The Securities and Exchange Board of India (Sebi) has made it mandatory for promoters of all listed companies to hold shares in the demat form only. Companies will have to comply with the new norms before the end of September.
According to data, promoters of 2,644, or nearly 50 per cent listed companies, still hold shares in physical form. Of these, promoters of around 650 companies hold their entire stake in physical form. Such companies where promoters’ holding is in physical form include Hindustan Unilever, BHEL and MTNL, among others.

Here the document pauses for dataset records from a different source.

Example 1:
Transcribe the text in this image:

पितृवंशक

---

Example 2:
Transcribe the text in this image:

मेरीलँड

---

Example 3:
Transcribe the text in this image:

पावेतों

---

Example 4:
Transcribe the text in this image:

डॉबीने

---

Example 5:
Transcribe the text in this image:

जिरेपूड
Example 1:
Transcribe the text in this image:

According to shareholding pattern till quarter ended March 2011, companies where some shares are in physical form include Dabur, Reliance Industries, Reliance Infrastructure, Reliance Communication, Reliance Power, Gammon Infrastructure, Jaypee Infratec and Cairn India, among others.
The scrips of those companies that fail to comply with the new norms would be put under surveliance in the trade-to-trade segment. Under this, only delivery-based trading can be done and stock will be closely monitored by exchanges.

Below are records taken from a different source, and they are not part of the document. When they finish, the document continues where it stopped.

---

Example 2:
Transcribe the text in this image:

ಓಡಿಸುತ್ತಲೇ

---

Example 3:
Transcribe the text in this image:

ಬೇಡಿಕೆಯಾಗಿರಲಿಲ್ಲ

Sebi said the norms were introduced to “further promote dematerialisation of securities, encourage orderly development of the securities market and to improve transparency in the dealings of shares, including the pledge or use as collateral, by promoters”.
Market players say the move could bring in more transparency. Share demat was mainly introduced to curb the menace of duplication of shares and fraud entries. Also, duplicate entries of shares of some of the largest private sector companies were found by the regulator in the past before the demat regime was introduced in the domestic markets.
Ambareesh Baliga, chief operating officer, Way2Wealth, said: “Companies never bothered to convert their shares in the dematerialised form. Now, they will have to do it. However, it won’t have any impact from the business point of view. From the revenue perspective, there may be an increase for a month, as there are charges involved.”